++++ Text excerpt
Because we are going to calculate definite integrals, it is important to have closed intervals for the parameters $t$ .
For the example as presented in the question:
$$
\mathbf c_1(0) = (1,0) \quad ; \quad \mathbf c_1(1) = (0,1) \\
\mathbf c_2(0) = (1,0) \quad ; \quad \mathbf c_2(1) = (0,1)
$$
So we are lucky: if both parameters $t$ are allowed to be restricted to the interval $[0,1]$ then the two curves
at least have the same end-points.
Consider the expression $\left[x(t)y'(t)-y(t)x'(t)\right] dt$ .
++++++++
++++ Data supplied
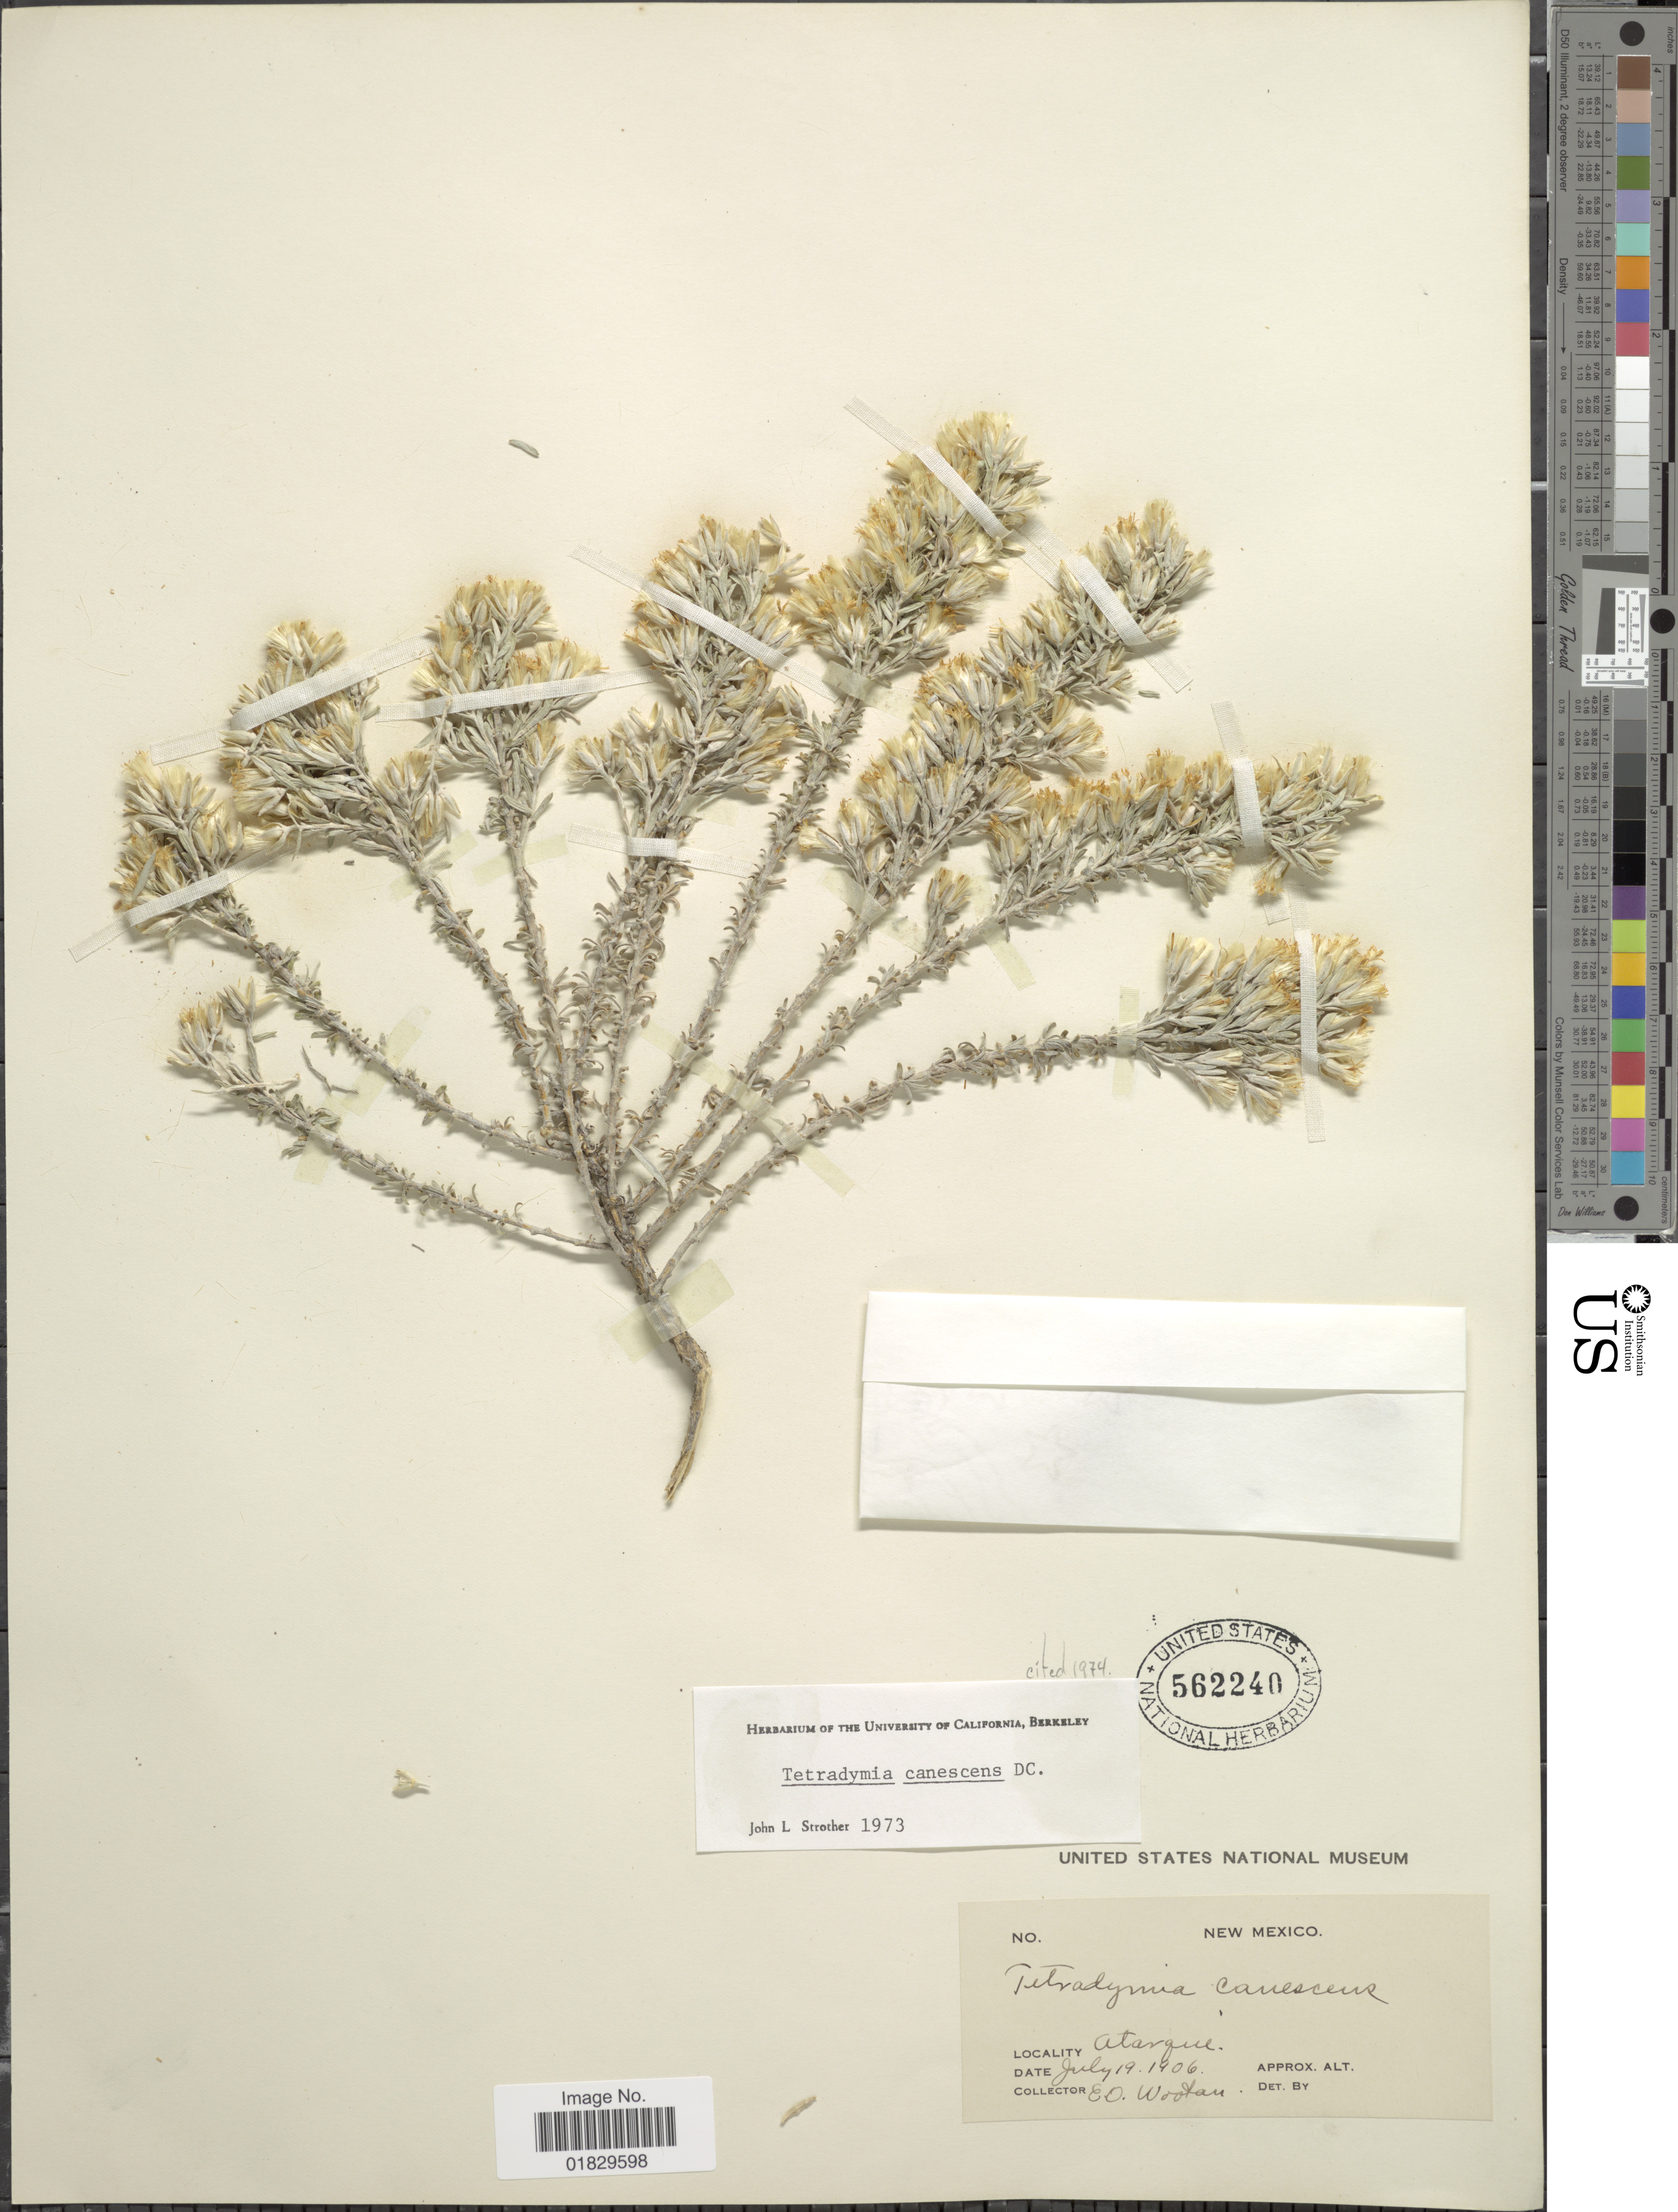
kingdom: Plantae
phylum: Tracheophyta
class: Magnoliopsida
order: Asterales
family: Asteraceae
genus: Tetradymia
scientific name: Tetradymia canescens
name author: DC.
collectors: E. O. Wooton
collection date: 1906-07-19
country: United States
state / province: New Mexico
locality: Atarque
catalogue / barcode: US 562240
++++++++
→ Required tasks
#1 Reproduce the part of the excerpt on parametric curves that opens with the words containing "For the example" and closes with "the same end-points.".
#2 Give every endpoint value of the two curves that the excerpt on parametric curves states, each as an equation.
Work from the excerpt on parametric curves alone, not the data.

→ Answers by task
#1
For the example as presented in the question:
$$
\mathbf c_1(0) = (1,0) \quad ; \quad \mathbf c_1(1) = (0,1) \\
\mathbf c_2(0) = (1,0) \quad ; \quad \mathbf c_2(1) = (0,1)
$$
So we are lucky: if both parameters $t$ are allowed to be restricted to the interval $[0,1]$ then the two curves
at least have the same end-points.

#2
c₁(0) = (1,0)
c₁(1) = (0,1)
c₂(0) = (1,0)
c₂(1) = (0,1)